Aquamarine Favrile Glass Vase
Tiffany Studios, circa 1914

Tiffany Studios introduced the Aquamarine line of Favrile Glass around 1914, about two decades after Louis Comfort Tiffany began glass production under the direction of Arthur J. Nash at his private factory complex in Corona, Queens.

Though we think of the first few years of production in the 1890s as the most experimental, Tiffany continued to develop new techniques well into the 1920s, bringing in highly skilled craftsmen to achieve these innovations.

Arthur Saunders was one such glassblower. In 1913, Saunders was sent by Tiffany to Bermuda on a sketching trip where he was allegedly tasked with capturing sea life through the lens of a glass-bottomed boat. Upon his return to NYC, Saunders, Nash and Tiffany set about developing the Aquamarine line, in which glass flowers, fish and sea life are encased in solid transparent glass - often several inches thick - representing water.

Aquamarine glass was a technical achievement due to the complexity of production: the process required handling incredibly heavy pieces of glass (often weighing over 25 lbs) on the end of a long blowing rod, in addition to the stress of the annealing process which had to factor in the varied cooling rates of multiple elements used in each piece - not to mention the sheer volume of glass.
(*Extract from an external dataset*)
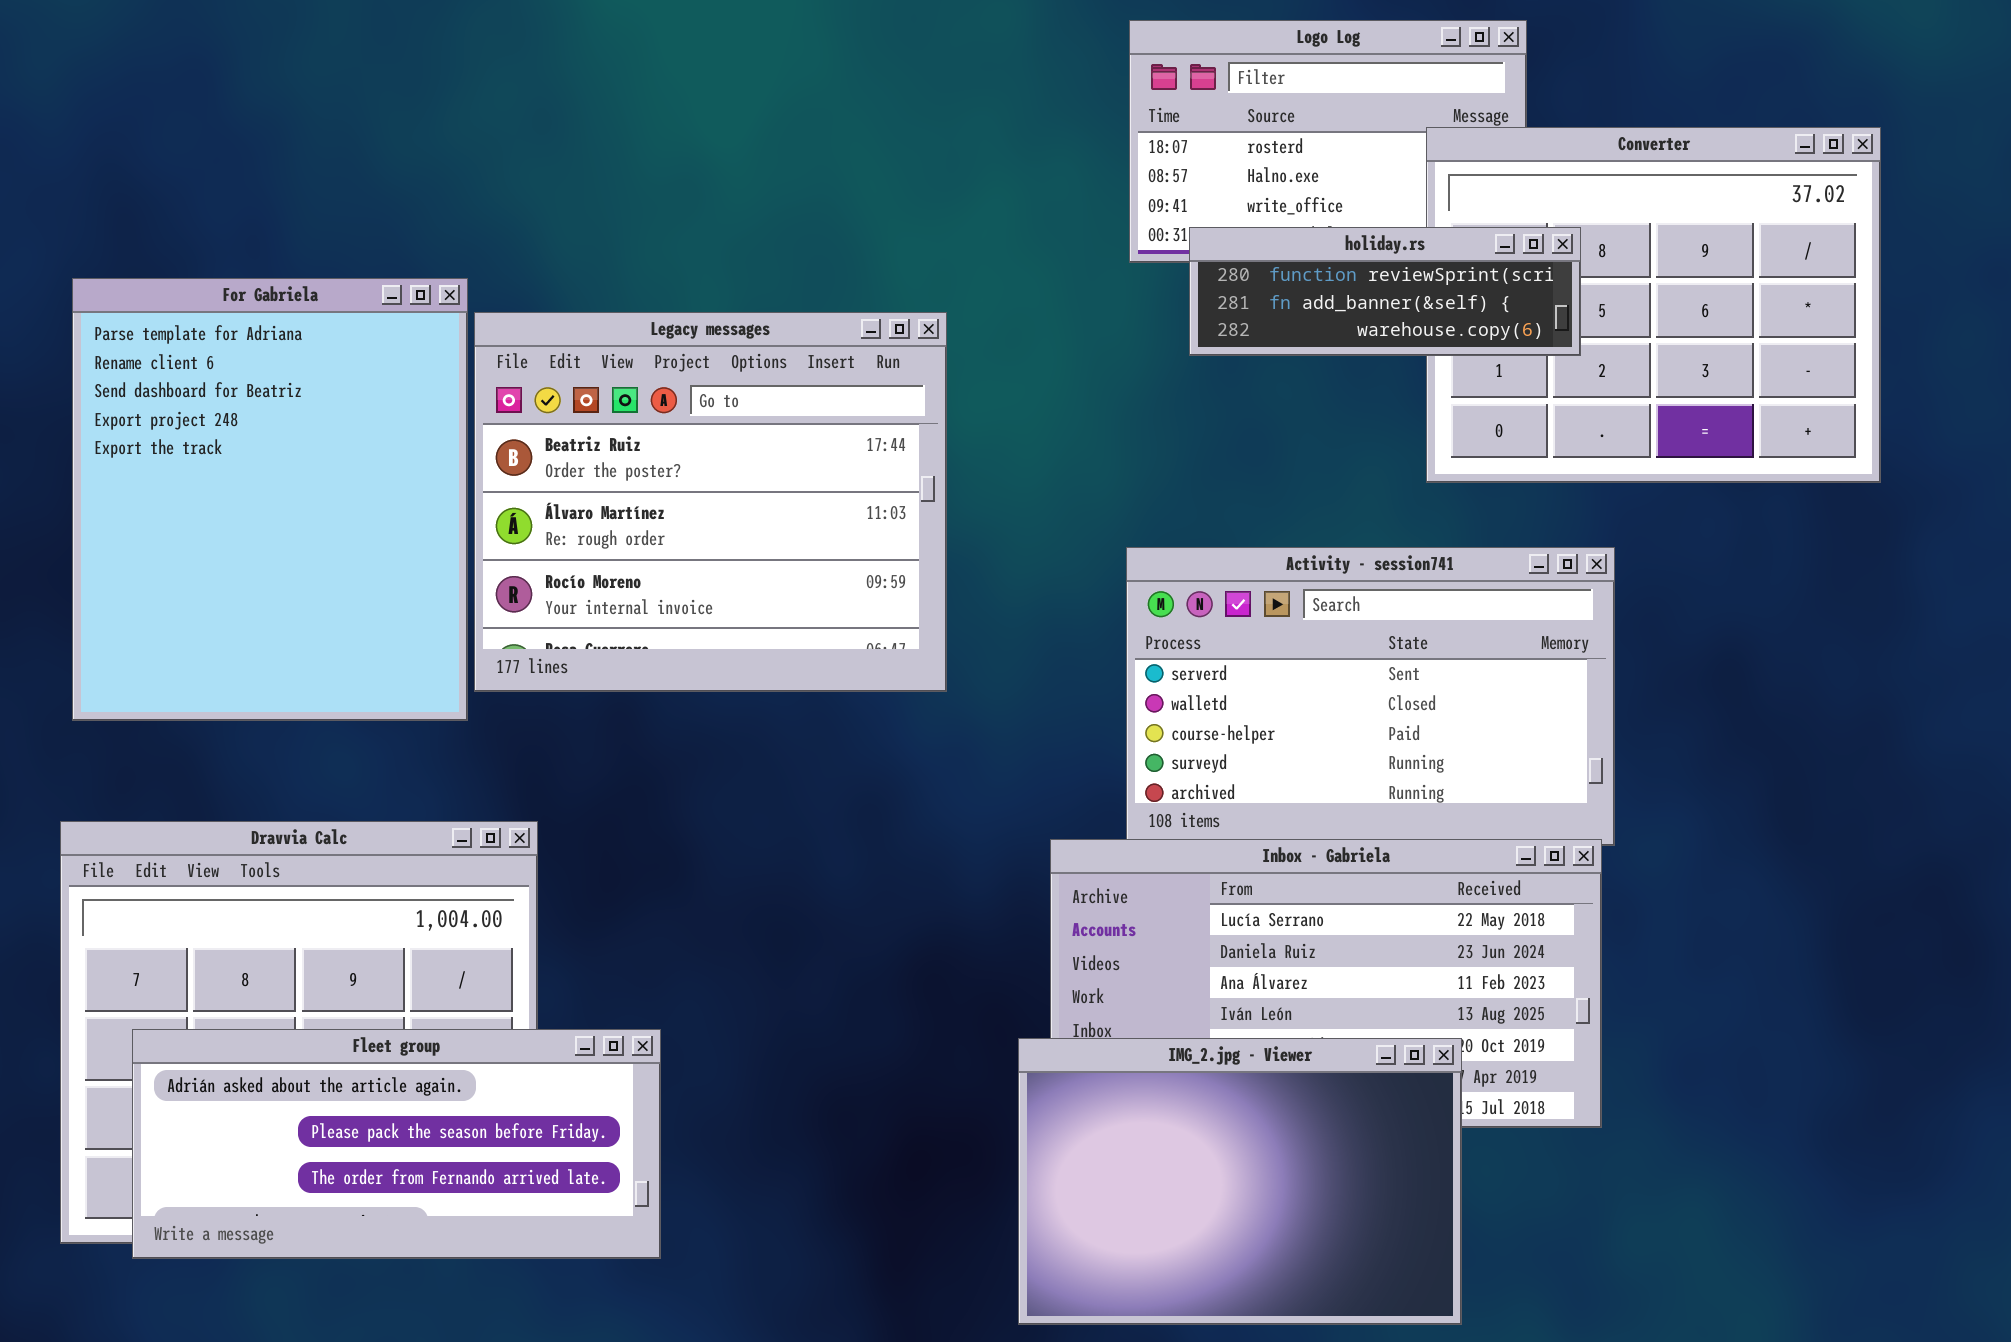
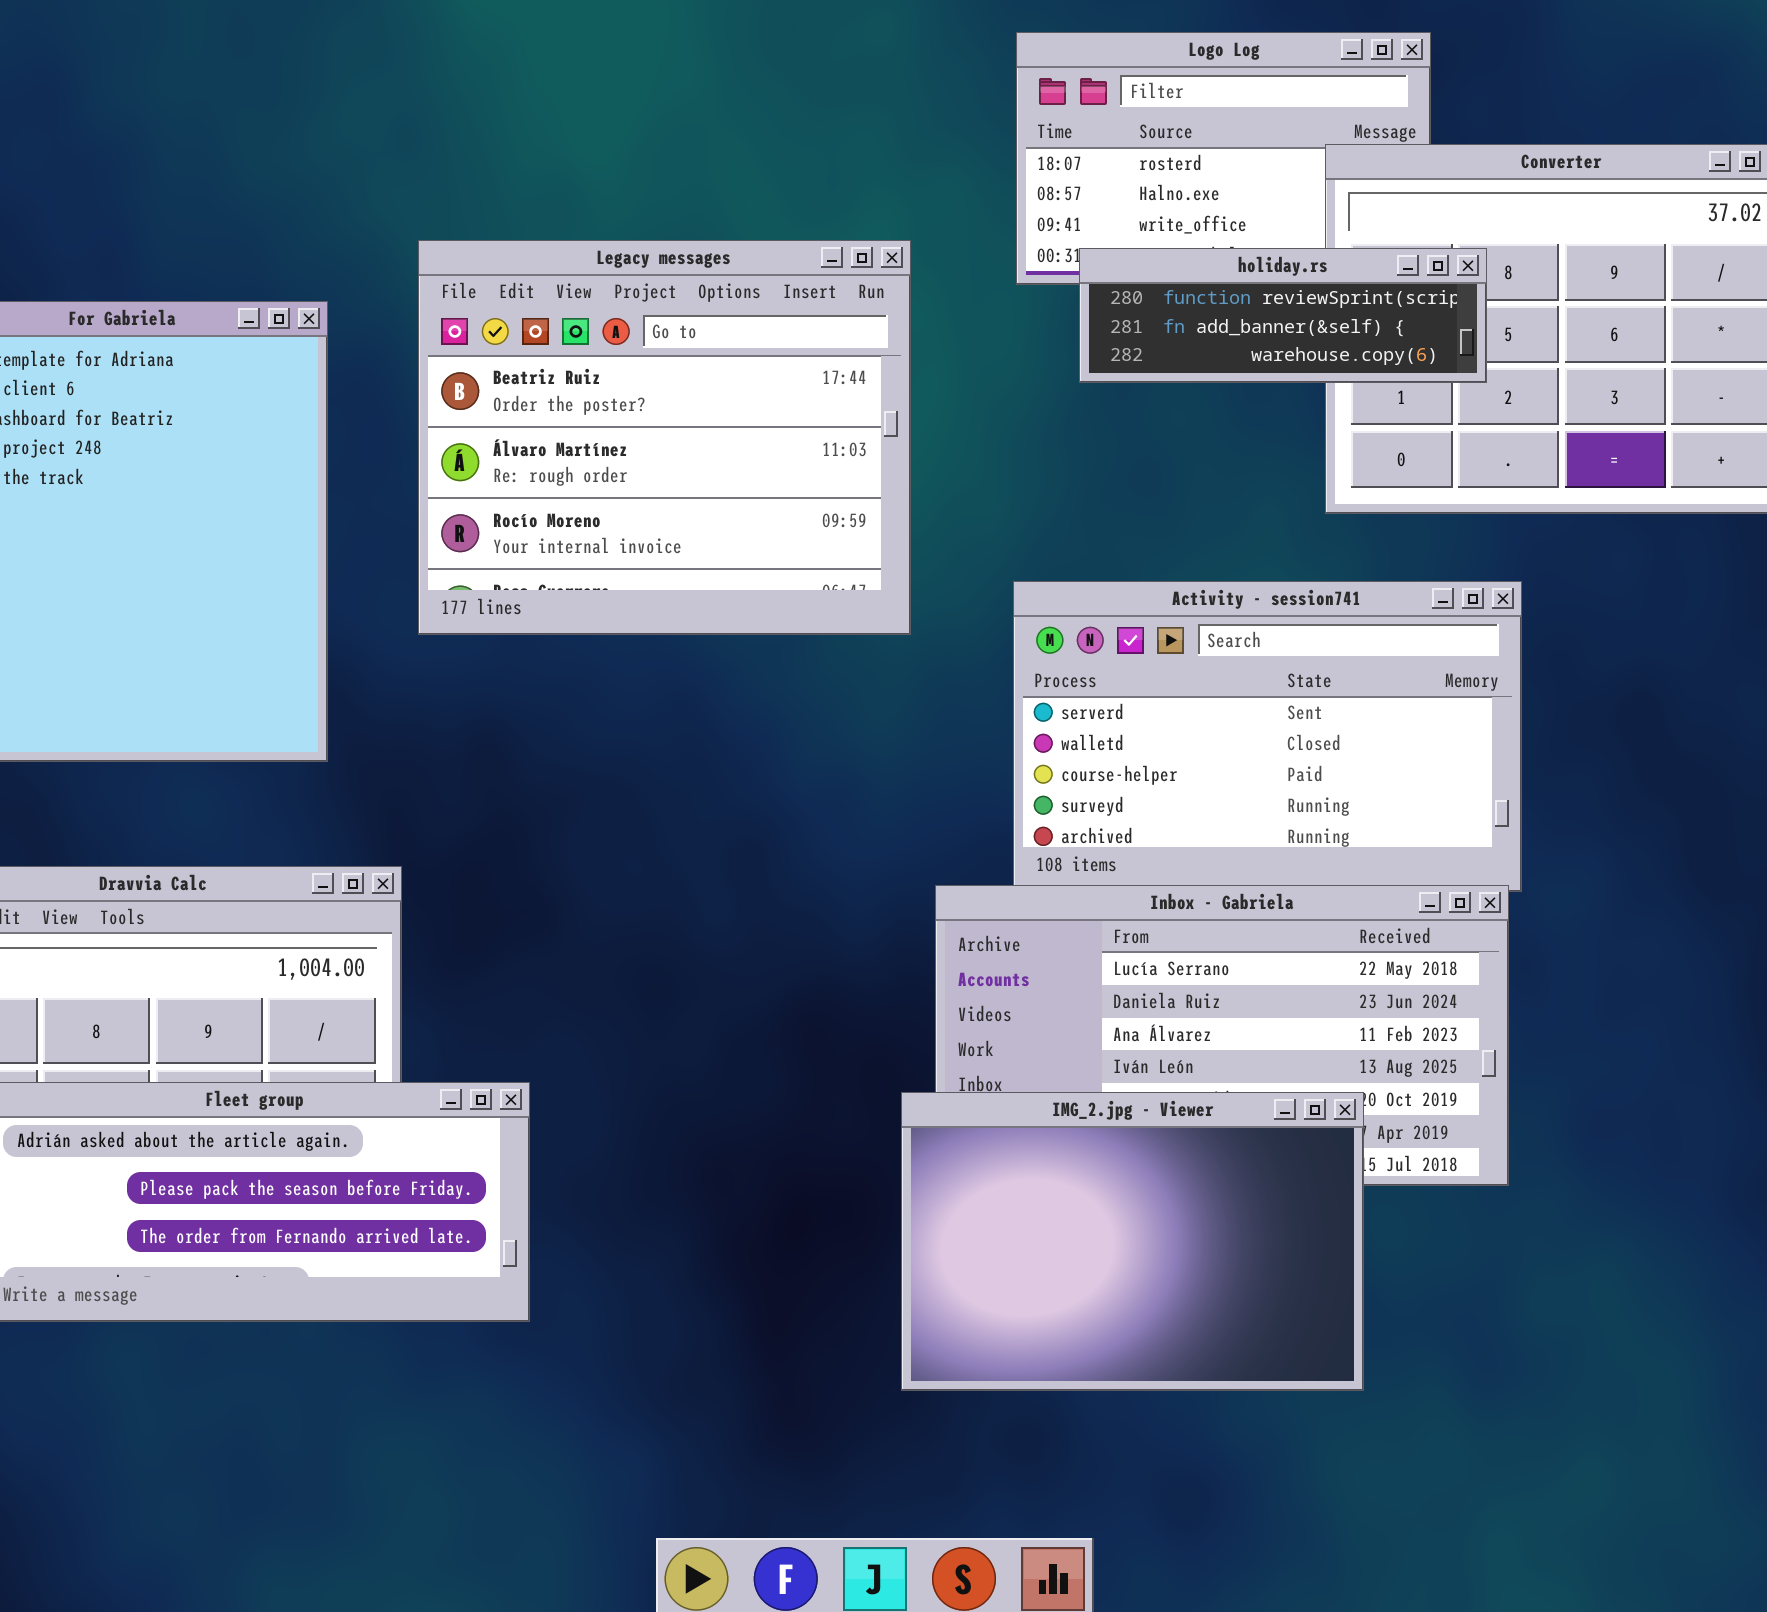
Legacy messages: [474,312,947,692] -> [418,240,911,635], moved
Though the artistry of these vases cannot be denied, few pieces of Aquamarine were produced owing to the cost and difficulty of manufacture (a period article notes that many pieces were lost during the annealing process). Surviving examples often bear the notation “exhibition piece,” indicating that Tiffany himself saw the line as highly successful and representative of the quality produced by his company. Records indicate that the Aquamarine vases were priced in the $250 range, surpassing some of the Tiffany Lamps available at the time.